**Excerpt to read**
********************

This year, Alan and I talked about republishing the book based on the comments that many people had made about it. I had already written 3 other books about Tuppence which were in the computer but have never been published, and we discussed publishing these also. Talking about the cat brought back so many memories about Tuppence, and after much hesitation, I asked Alan if we could have another cat. Much to my surprise he agreed to my having one, so I set out to find a cat on the Internet. I decided I wanted a cat that looked like Tuppence, and so began the search.

********************

**Collected data**
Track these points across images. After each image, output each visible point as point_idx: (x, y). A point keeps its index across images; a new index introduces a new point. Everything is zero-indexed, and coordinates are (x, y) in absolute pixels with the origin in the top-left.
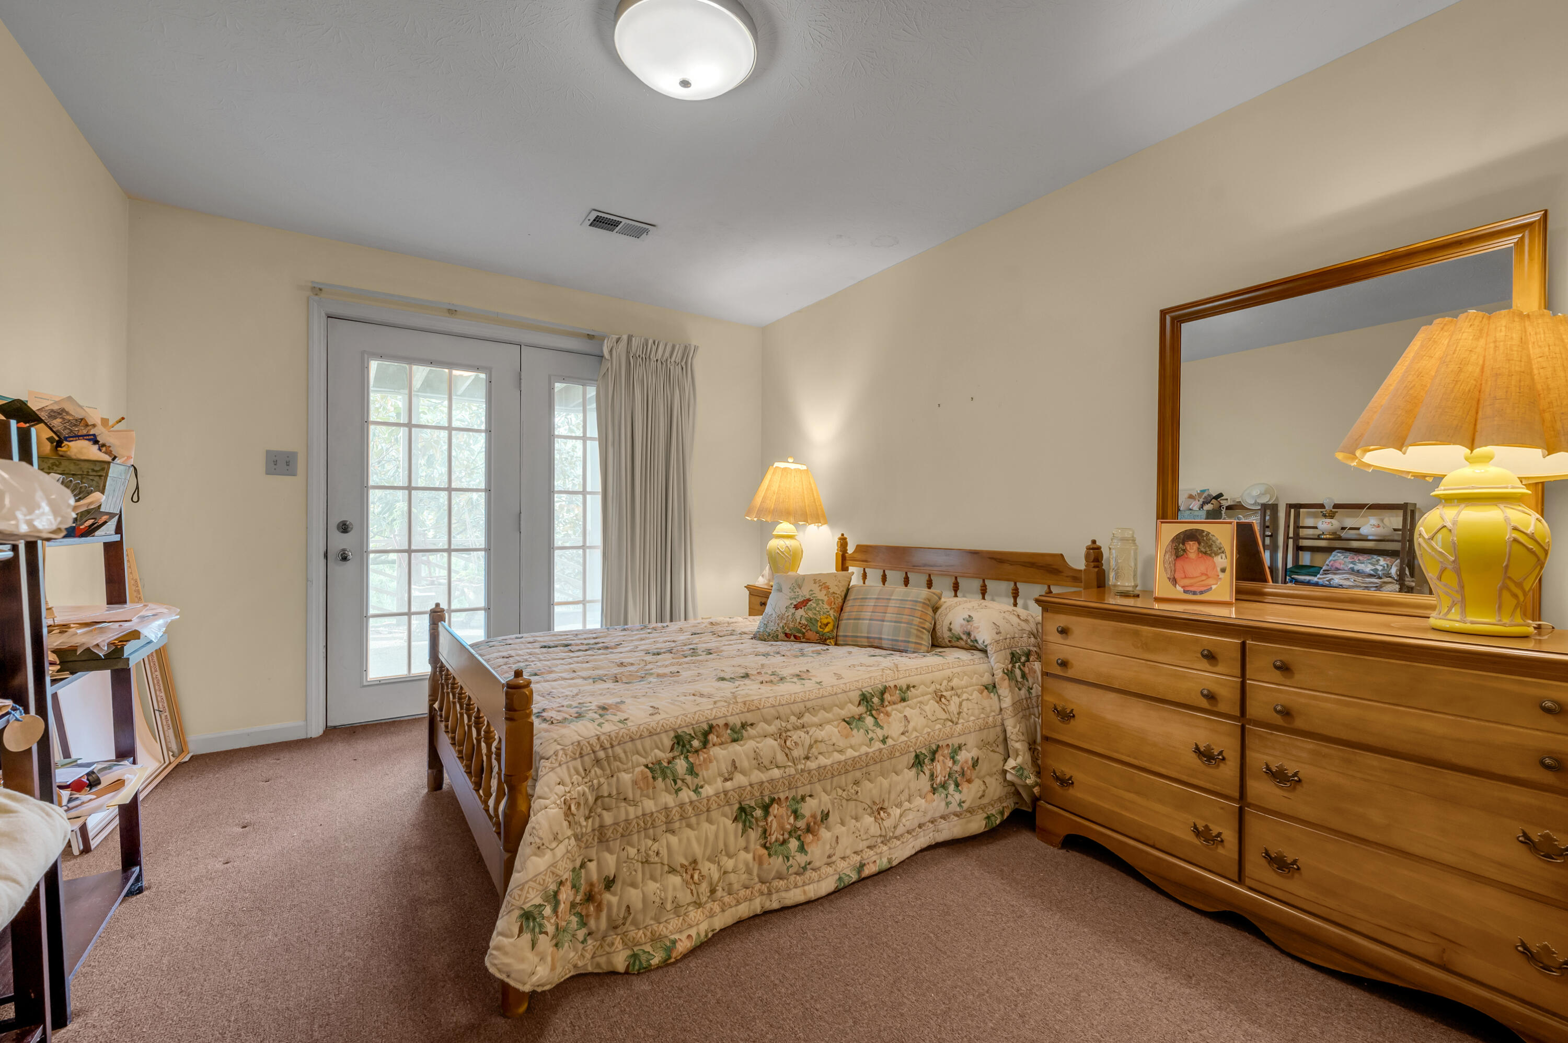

********************

**What is being asked**
Repeat the part of the passage about Tuppence the cat starting at "This year, Alan" and ending at "began the search.".

**Answer below**
This year, Alan and I talked about republishing the book based on the comments that many people had made about it. I had already written 3 other books about Tuppence which were in the computer but have never been published, and we discussed publishing these also. Talking about the cat brought back so many memories about Tuppence, and after much hesitation, I asked Alan if we could have another cat. Much to my surprise he agreed to my having one, so I set out to find a cat on the Internet. I decided I wanted a cat that looked like Tuppence, and so began the search.